Aynı şekilde AYM’nin Hizb-ut Tahrir yargılamaları hakkında verdiği ilk “hak ihlali” ve “yeniden yargılanma” kararı verilen Köklü Değişim yazarlarımızdan Yılmaz ÇELİK hakkında Ankara 7. Ağır Ceza Mahkemesi önce kendisine intikal eden AYM kararına muvafakat edip –sözde- yeniden yargılamaya başlamış ve yeniden yargılama sonunda da -sanki hiç “hak ihlali” kararı ortada yokmuş gibi-, AYM kararlarını adeta tanımayarak eski cezayı (7,5 yıl) yeniden vermiştir.
Mademki AYM ve kararları yerel mahkemelerce tanınmayacak, öyleyse AYM niye var? “Bireysel Başvuru Hakkı” diye bir hak niye tanındı? Hukukçuların görevi, hak ve hukuka sadakat göstermek iken, “siyasi/sivil vesayet”e sadakat olursa hâl böyle olur. Tabii aldığı kararlar nedeniyle siyasiler tarafından topa tutularak itibarsızlaştırılan AYM’ye ilk derece mahkemeleri niye itibar etsin?

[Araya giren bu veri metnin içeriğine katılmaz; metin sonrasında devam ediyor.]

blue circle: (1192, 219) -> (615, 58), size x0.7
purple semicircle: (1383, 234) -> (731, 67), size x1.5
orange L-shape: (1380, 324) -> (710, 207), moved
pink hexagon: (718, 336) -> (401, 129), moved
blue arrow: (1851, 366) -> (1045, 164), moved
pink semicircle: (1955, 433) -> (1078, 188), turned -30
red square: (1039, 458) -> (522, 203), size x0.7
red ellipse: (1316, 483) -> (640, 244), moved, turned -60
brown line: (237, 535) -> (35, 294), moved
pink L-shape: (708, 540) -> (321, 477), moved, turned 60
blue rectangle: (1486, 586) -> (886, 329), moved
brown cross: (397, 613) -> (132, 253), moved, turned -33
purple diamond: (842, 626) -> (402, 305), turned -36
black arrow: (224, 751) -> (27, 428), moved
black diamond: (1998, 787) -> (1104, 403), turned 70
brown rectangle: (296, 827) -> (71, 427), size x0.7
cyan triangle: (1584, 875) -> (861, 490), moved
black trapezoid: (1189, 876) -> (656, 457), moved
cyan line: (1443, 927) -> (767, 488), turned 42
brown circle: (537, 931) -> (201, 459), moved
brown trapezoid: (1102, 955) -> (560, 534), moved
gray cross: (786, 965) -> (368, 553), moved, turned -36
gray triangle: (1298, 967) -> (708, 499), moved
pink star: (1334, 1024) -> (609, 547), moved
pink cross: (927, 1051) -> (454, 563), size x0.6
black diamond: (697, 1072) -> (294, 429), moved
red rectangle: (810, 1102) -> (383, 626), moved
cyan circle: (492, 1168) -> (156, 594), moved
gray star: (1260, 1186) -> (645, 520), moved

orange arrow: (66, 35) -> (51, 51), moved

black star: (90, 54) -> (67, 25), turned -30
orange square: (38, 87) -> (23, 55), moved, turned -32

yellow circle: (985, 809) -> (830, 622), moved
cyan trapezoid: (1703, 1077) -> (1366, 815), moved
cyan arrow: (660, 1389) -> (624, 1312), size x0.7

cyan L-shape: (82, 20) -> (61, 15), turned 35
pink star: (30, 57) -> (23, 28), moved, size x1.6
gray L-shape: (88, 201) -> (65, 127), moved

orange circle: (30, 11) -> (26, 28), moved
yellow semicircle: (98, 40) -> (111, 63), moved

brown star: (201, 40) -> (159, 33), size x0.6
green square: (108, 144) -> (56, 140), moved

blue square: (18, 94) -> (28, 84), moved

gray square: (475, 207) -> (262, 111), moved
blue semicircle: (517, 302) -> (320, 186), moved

AYM kararlarını uygulamayan mahkemeler aldıkları kararların bağımsız olduğunu iddia edebilir mi? Bu ilk derece mahkemeleri AYM kararlarını uygulamayarak bağımsız hareket etmiş olmuyorlar, sadece hukuktan, adaletten, bağlı olduklarını iddia ettikleri yasalardan bağımsız hareket etmiş oluyorlar.
Meseleyi hiç uzatmaya gerek yok, ey siyasi/sivil vesayetin aktörleri! Çıkarın baklayı ağzınızdan; ilk derece mahkemelere tanımamaları için göz kırptığınız, itibarsızlaştırdığınız Anayasa Mahkemesi’ni kapatın ve Bireysel Başvuru Hakkını da iptal edin. Şunu unutmayın: Hizb-ut Tahrir gençleri AYM ve bireysel başvuru hakkına güvenerek İslâm’ın emin bekçileri olma ve İslâmi hayatı yeniden başlatma çalışmasına girişmediler; bilakis onlar yalnızca sizin de Rabbiniz, Âlemlerin de Rabbi olan Allah *Subhanehu ve Teâlâ’*ya güvendiler. Bizim burada AYM ve hak ihlali kararlarına uyulmadığını dile getirmemiz sadece kendi ilkelerinizi hatırlatıp “mücadele edecekseniz ‘mertçe’ mücadele edin, Allah’tan korkmuyorsunuz bari insanlardan utanın!” demek içindir, vesselam.